Quick update: found that the previous stepgen had an error in the algorithm, which prevented the errors to be smoothed out. Hence, a moving machine.

At this moment I've developed a new algorithm, which will try to smooth out any error in two cycles. Imagine a machine which is at standstill and has an error of 1 mm. In the first step the machine is accelerated to compensate half of the error. At the start of the second cycle the machine has thus speed. In the second cycle we decelerate to stand-still and correcting the second half.

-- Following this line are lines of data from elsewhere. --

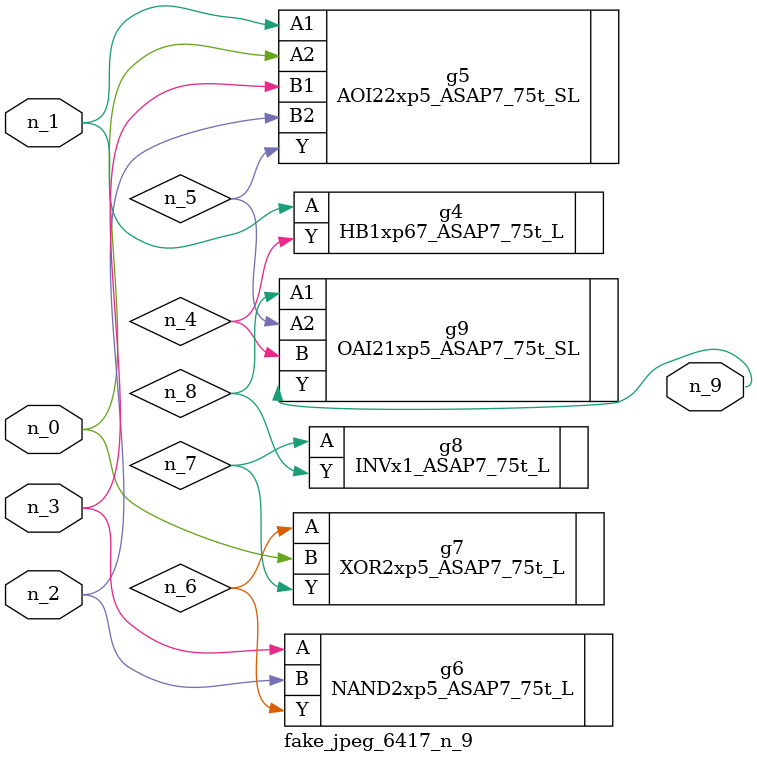
<source format=v>
module fake_jpeg_6417_n_9 (n_0, n_3, n_2, n_1, n_9);

input n_0;
input n_3;
input n_2;
input n_1;

output n_9;

wire n_4;
wire n_8;
wire n_6;
wire n_5;
wire n_7;

HB1xp67_ASAP7_75t_L g4 ( 
.A(n_1),
.Y(n_4)
);

AOI22xp5_ASAP7_75t_SL g5 ( 
.A1(n_1),
.A2(n_0),
.B1(n_3),
.B2(n_2),
.Y(n_5)
);

NAND2xp5_ASAP7_75t_L g6 ( 
.A(n_3),
.B(n_2),
.Y(n_6)
);

XOR2xp5_ASAP7_75t_L g7 ( 
.A(n_6),
.B(n_0),
.Y(n_7)
);

INVx1_ASAP7_75t_L g8 ( 
.A(n_7),
.Y(n_8)
);

OAI21xp5_ASAP7_75t_SL g9 ( 
.A1(n_8),
.A2(n_5),
.B(n_4),
.Y(n_9)
);


endmodule
</source>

In theory above works, in practice I ran in to some troubles:
- the stepgen sometimes reports erronous values for the speed and position back (much higher then commanded);
- while not running a program, the motion planner of LinuxCNC suddenly starts to send out oscillating motion commands (which are followed by the stepgen). Why these oscillations occur is unknown to me, maybe it has something to do with the feedback from the stepgen. Any help or suggestions on this subject are more than welcome/

FINALLY

I have resolved the bugs in the stepgen of Litex-CNC. It was a bit harder then I initially thought it would be. The things which I have changed:

• There is now a config phase which is executed during the first loop. During this phase the timings for the stepgen are sent to the FPGA and all related parameters are calculated. Positive effect is that the speed of especially the write function is improved. Con is that the timings (like step length, dir hold time, etc) cannot be changed during runtime, but who does that anyways?
• During the config phase it is checked whether the read and write functions are in the recommended order (first read, do something with the data, then write the commands back). A warning will be generated when the write function is executed before the read function.
• The stepgen component is essentially completely rewritten:
  • The contributions to the required acceleration is split between the commanded movement and movement required to compensate for errors (if any).
  • Errors are compensated in two equal steps (theoretically). First cycle is ramping up speed, second one is ramping down to the desired speed as demanded from the position command. The speed of the second step is seamless to the desired speed.
  • To calculate the feedback correctly the resolution of the counters are being taken into account. The calculated speed and speed are converted to binary (as required for the FPGA) and then converted back to float for the feedback values. Especially at low speeds and situations with a small number of steps per unit this improved the accuracy of the feedback loop tremendously.

After these changes (and maybe a few more) I finally managed to run some of the axamples without latency problems or joint follow errors. I attached a simple NEMA17 stepper motor with a DRV8825 drive. Judging by the sound it does run very smoothly.

If you want to try it out, the code is available on Github ..For now the working stepgen is located in the branch stepgen_improvement, but I will merge it after some more testing.